** Written tasks **
1) Answer these questions about the Airbnb notebook:
(a) At most, how many helpful graphs does the assignment ask to include?
(b) Which column is assigned as the response variable?
(c) What file path is passed to the CSV reader?
2) Repeat verbatim the part of the Airbnb notebook from "- Include up" up to and including "spark = SparkSession.builder.getOrCreate()".

** Excerpted passage **
────────

# Airbnb EDA

Kaia Lindberg (pkx2ec)



## 5.10 Final Project Ungraded Assignment
At this point in the course, you should be training and evaluating models. Please create a Jupyter Notebook containing a concise summary of your dataset (described in submission instructions).  

At a minimum, the file should include a summary containing:

- Number of records
- Number of columns
- Statistical summary of response variable
- Statistical summary of potential predictor variables (if there are a large number of predictors, select the top 10)
    - Note: Summarize categorical variables with counts and percentages for each level and summarize numerical variables with mean/quantiles/standard deviation.
- Include up to five helpful graphs

In [1]:
# Imports
import os
from pyspark.sql import SparkSession
from pyspark.sql.types import StructType, StructField, StringType, IntegerType, DoubleType
import pyspark.sql.functions as fn



In [2]:
# Start spark session
spark = SparkSession.builder.getOrCreate()


### Users Dataset

In [3]:
# Define schema for data
schema = StructType() \
      .add("id",StringType(),True) \
      .add("date_account_created",StringType(),True) \
      .add("timestamp_first_active",DoubleType(),True) \
      .add("date_first_booking",StringType(),True) \
      .add("gender",StringType(),True) \
      .add("age",DoubleType(),True) \
      .add("signup_method",StringType(),True) \
      .add("signup_flow",IntegerType(),True) \
      .add("language",StringType(),True) \
      .add("affiliate_channel",StringType(),True) \
      .add("affiliate_provider",StringType(),True) \
      .add("first_affiliate_tracked",StringType(),True) \
      .add("signup_app",StringType(),True) \
      .add("first_device_type",StringType(),True) \
      .add("first_browser",StringType(),True) \
      .add("country_destination",StringType(),True)

In [4]:
# Lists of columns
response_col = "country_destination"
id_col = "id"
categorical_cols = ["gender", "signup_method", "language", 
                    "affiliate_channel", "affiliate_provider", "first_affiliate_tracked",
                    "signup_app", "first_device_type", "first_browser"]
numeric_cols = ["timestamp_first_active", "age", "signup_flow", ]
date_cols = ["date_account_created", "date_first_booking"]


In [5]:
# Read data in json format
df = spark.read.option("header",True).csv("./data/train_users_2.csv", schema)


In [6]:
df.show(2)

+----------+--------------------+----------------------+------------------+---------+----+-------------+-----------+--------+-----------------+------------------+-----------------------+----------+-----------------+-------------+-------------------+
|        id|date_account_created|timestamp_first_active|date_first_booking|   gender| age|signup_method|signup_flow|language|affiliate_channel|affiliate_provider|first_affiliate_tracked|signup_app|first_device_type|first_browser|country_destination|
+----------+--------------------+----------------------+------------------+---------+----+-------------+-----------+--------+-----------------+------------------+-----------------------+----------+-----------------+-------------+-------------------+
|gxn3p5htnn|          2010-06-28|    2.0090319043255E13|              null|-unknown-|null|     facebook|          0|      en|           direct|            direct|              untracked|       Web|      Mac Desktop|       Chrome|                NDF|


In [7]:
df.printSchema()

root
 |-- id: string (nullable = true)

────────

(Stored data)

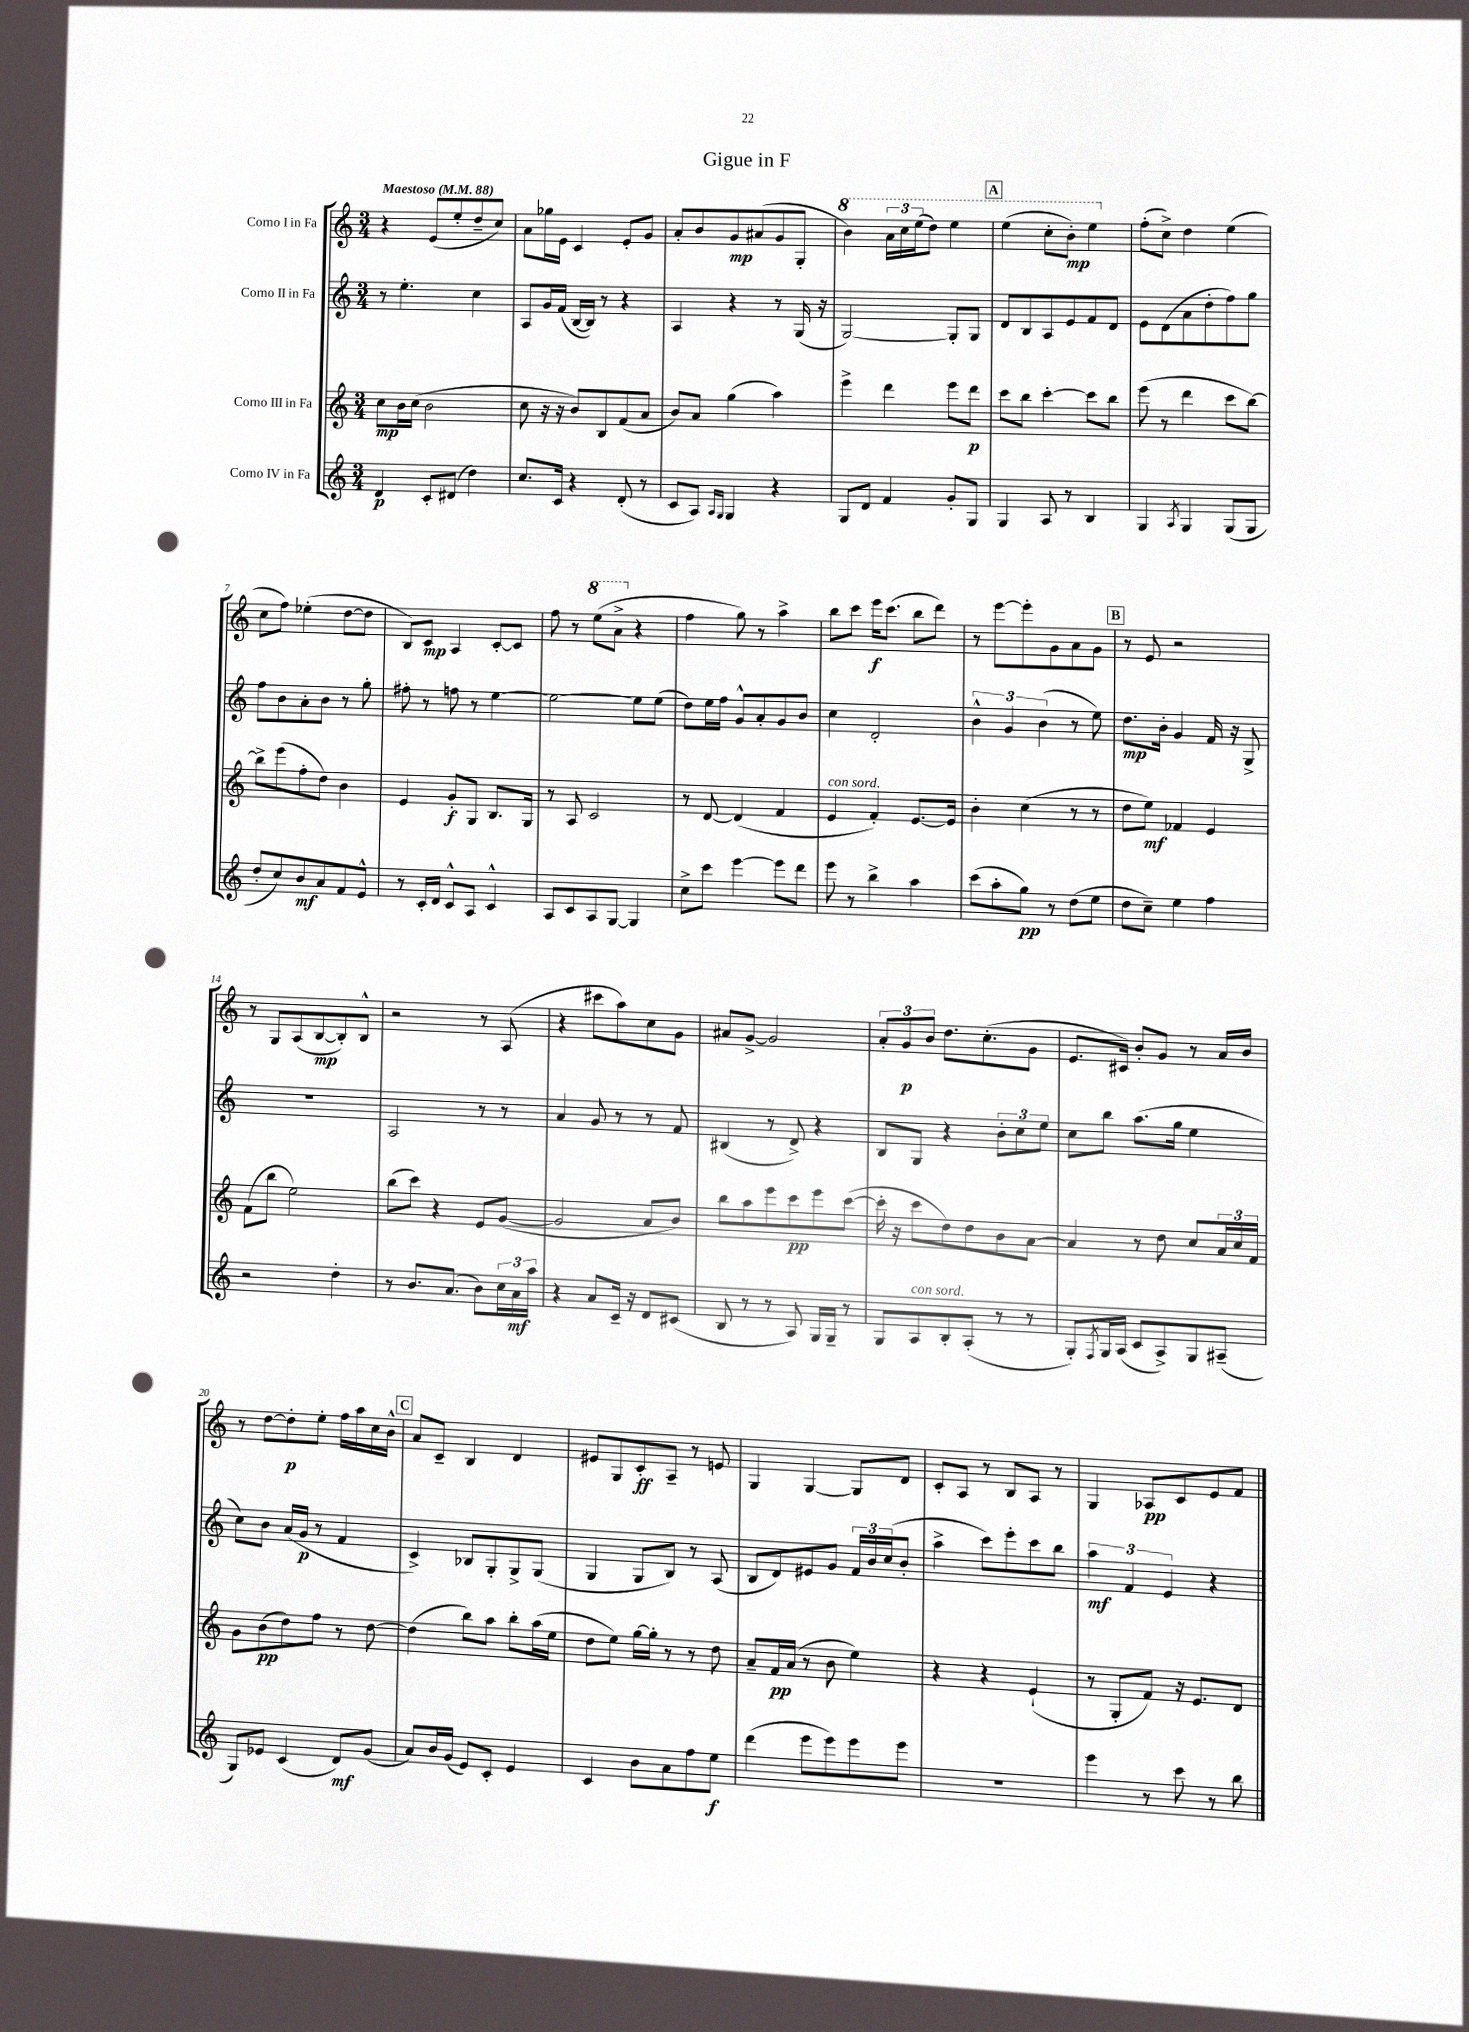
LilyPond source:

\header { title = "Gigue in F" }
<<
\new StaffGroup <<
\new Staff = "s0" \with { instrumentName = "Corno I in Fa" } {
    \clef treble \key c \major \numericTimeSignature \time 3/4 \tempo "Maestoso" 4 = 88
    r4 e'8( e''8-. d''8-- c''8) |
    a'8 ges''16 e'16 c'4 e'8-. g'8 |
    a'8-. b'8 g'8\mp ais'8( g'8 g8-. |
    \ottava #1 b''4) \tuplet 3/2 { a''16 c'''16 e'''16( } d'''8) e'''4 |
    \mark \markup { \box "A" } e'''4( c'''8-. b''8-.\mp) e'''4 \ottava #0 |
    f''8-.( c''8->) d''4 e''4( |
    c''8 f''8) ees''4-.( d''8~ d''8 |
    b8) c'8\mp a4 c'8~-. c'8 |
    f''8 r8 \ottava #1 e'''8( a''8-> \ottava #0 r4 |
    f''4 g''8) r8 a''4-> |
    b''8 c'''8 e'''16\f c'''8.( b''8 d'''8) |
    r8 e'''8~ e'''8-. g'8 a'8 g'8 |
    \mark \markup { \box "B" } r8 e'8 r2 |
    r8 g8 a8( b8~\mp b8-.) b8-^ |
    r2 r8 a8( |
    r4 cis'''8 a''8) c''8 g'8 |
    ais'8 g'8~-> g'2 |
    \tuplet 3/2 { a'8-. g'8\p b'8 } d''8. c''8.-.( g'8 |
    e'8. cis'16) b'8-. g'8 r8 a'16 b'16 |
    r8 d''8~ d''8-.\p e''8-. f''16 a''16 c''16 b'16-^ |
    \mark \markup { \box "C" } a'8 c'8-- b4 d'4 |
    eis'8 g8 c'8-.\ff a8-- r8 e'8 |
    g4 g4~ g8 d'8 |
    c'8-. a8 r8 b8 a8 r8 |
    g4 aes8\pp c'8 e'8 f'8 \bar "|." |
}
\new Staff = "s1" \with { instrumentName = "Corno II in Fa" } {
    \clef treble \key c \major \numericTimeSignature \time 3/4
    r8 e''4.-. c''4 |
    a8 g'16 f'16( b16~ b16) r8 r4 |
    a4 r4 r8 g16( r16 |
    g2~) g8-. g8 |
    \mark \markup { \box "A" } d'8 b8 a8 e'8 f'8 d'8 |
    e'8 d'8( a'8 d''8-. f''8) g''8 |
    f''8 b'8 a'8-. b'8 r8 g''8-. |
    fis''8-. r8 f''8 r8 e''4~ |
    e''2~ e''8 e''8( |
    d''8) e''16 f''16 g'8-^ a'8-. g'8 b'8 |
    c''4 d'2-. |
    \tuplet 3/2 { b'4-^ g'4 b'4( } r8 e''8) |
    \mark \markup { \box "B" } d''8.\mp b'16-. g'4 f'16 r16 g8-> |
    R2. |
    a2 r8 r8 |
    a'4 g'8 r8 r8 f'8 |
    bis4( r8 d'8->) r4 |
    b8 g8 r4 \tuplet 3/2 { b'8-. c''8 e''8 } |
    c''8 b''8 a''8.( g''16 e''4 |
    c''8) b'8 a'16( g'16\p r8 f'4 |
    \mark \markup { \box "C" } c'4->) bes8 g8-. g8-> g8( |
    g4 g8 b8) r8 a8( |
    b8 d'8) eis'8 g'8 \tuplet 3/2 { f'16 b'16 c''16( } b'8-. |
    a''4-> c'''8) e'''8-. c'''8 b''8 |
    \tuplet 3/2 { a''4\mf f'4 e'4 } r4 \bar "|." |
}
\new Staff = "s2" \with { instrumentName = "Corno III in Fa" } {
    \clef treble \key c \major \numericTimeSignature \time 3/4
    c''8\mp b'16 c''16( b'2 |
    c''8 r16 r16 b'8) b8 f'8( a'8 |
    b'8) a'8 g''4( a''4) |
    e'''4-> d'''4 e'''8 d'''8\p |
    \mark \markup { \box "A" } c'''8 b''8 c'''4~-. c'''8 b''8 |
    e'''8( r8 d'''4 c'''8 b''8~) |
    b''8-> e'''8( f''8-. d''8) b'4 |
    e'4 g'8-.\f g8 b8. g16 |
    r8 a8 c'2 |
    r8 d'8~ d'4( f'4 |
    e'4^\markup { \italic "con sord." } f'4-.) e'8.~ e'16 |
    b'4-. c''4( r8 r8 |
    \mark \markup { \box "B" } d''8 e''8\mf) fes'4 e'4 |
    f'8( b''8 e''2) |
    b''8( c'''8) r4 e'8 g'8~( |
    g'2 a'8 b'8) |
    b''8 a''8 e'''8 c'''8\pp e'''8 c'''8~( |
    c'''16-. r16 c'''8 d''8) d''8 b'8 a'8~ |
    a'4 r8 d''8 c''8 \tuplet 3/2 { a'16 c''16 f'16 } |
    g'8 b'8\pp( d''8) f''8 r8 d''8~ |
    \mark \markup { \box "C" } d''4( b''8) a''8 b''8-. a''16( e''16 |
    d''8 e''8) g''16~ g''16-. r8 r8 d''8 |
    a'8-- f'16\pp a'16( r8 b'8 e''4) |
    r4 r4 e'4-!( |
    r8 g8-. f'8) r16 e'8. d'8 \bar "|." |
}
\new Staff = "s3" \with { instrumentName = "Corno IV in Fa" } {
    \clef treble \key c \major \numericTimeSignature \time 3/4
    d'4\p c'8-. dis'8( d''4) |
    c''8. c'16 r4 d'8-.( r8 |
    c'8 a8) \grace { a16 g16 } g4 r4 |
    g8 d'8 f'4 g'8-. g8 |
    \mark \markup { \box "A" } g4 a8 r8 b4 |
    g4 \acciaccatura { a8 } g4 g8( g8 |
    d''8-. c''8) b'8\mf a'8 f'8 e'8-^ |
    r8 c'16-. d'16 c'8-^ a8 c'4-^ |
    a8 c'8 a8 g8~ g4 |
    c''8-> c'''8 e'''4~ e'''8 d'''8 |
    e'''8 r8 b''4-> a''4 |
    c'''8( a''8-. g''8\pp) r8 d''8( e''8 |
    \mark \markup { \box "B" } d''8 c''8--) e''4 f''4 |
    r2 d''4-. |
    r8 b'8. a'8.( b'8) \tuplet 3/2 { c''16 a'16\mf a''16 } |
    r4 a'8 c'16-- r16 d'8 cis'8( |
    b8 r8 r8 a8) g16 g16-- r8 |
    g8 a8^\markup { \italic "con sord." } b8-. a8-.( r8 r8 |
    g8-.) \acciaccatura { f8 } g16 a16( c'8 a8->) g8 ais8--( |
    g8) ees'8 c'4( d'8\mf) g'8( |
    \mark \markup { \box "C" } a'8) b'16 g'16( e'8) c'8-. e'4 |
    c'4 b'8 a'8 f''8 e''8\f |
    d'''4( e'''8 e'''8) e'''8 e'''8 |
    R2. |
    e'''4 r8 c'''8 r8 b''8 \bar "|." |
}
>>
>>
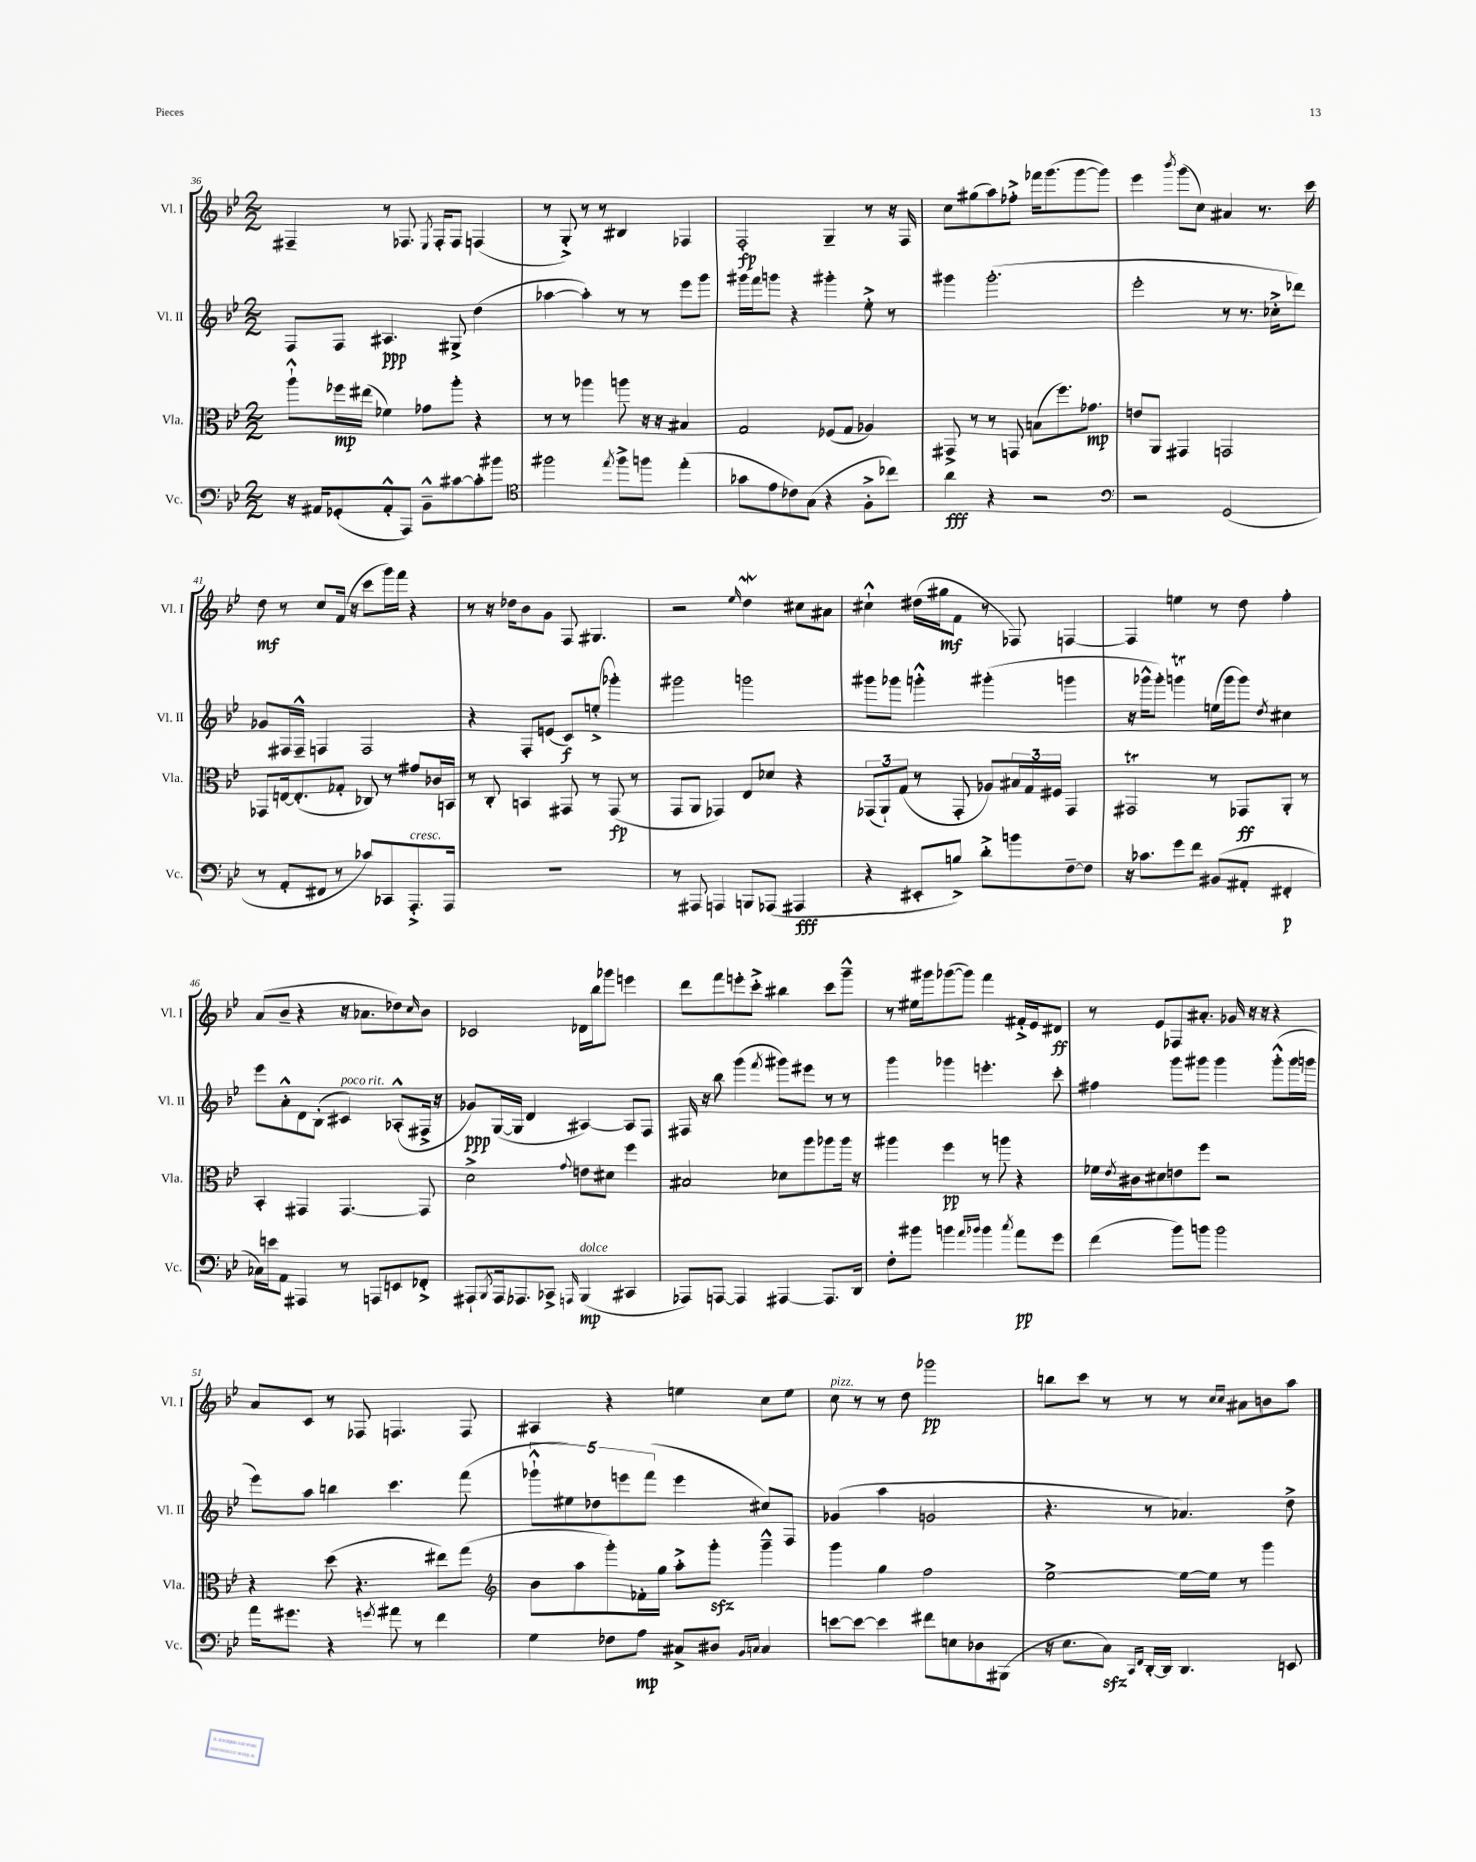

────────

** Outputs **
1)
(a) Five
(b) country_destination
(c) ./data/train_users_2.csv

2)
- Include up to five helpful graphs

In [1]:
# Imports
import os
from pyspark.sql import SparkSession
from pyspark.sql.types import StructType, StructField, StringType, IntegerType, DoubleType
import pyspark.sql.functions as fn



In [2]:
# Start spark session
spark = SparkSession.builder.getOrCreate()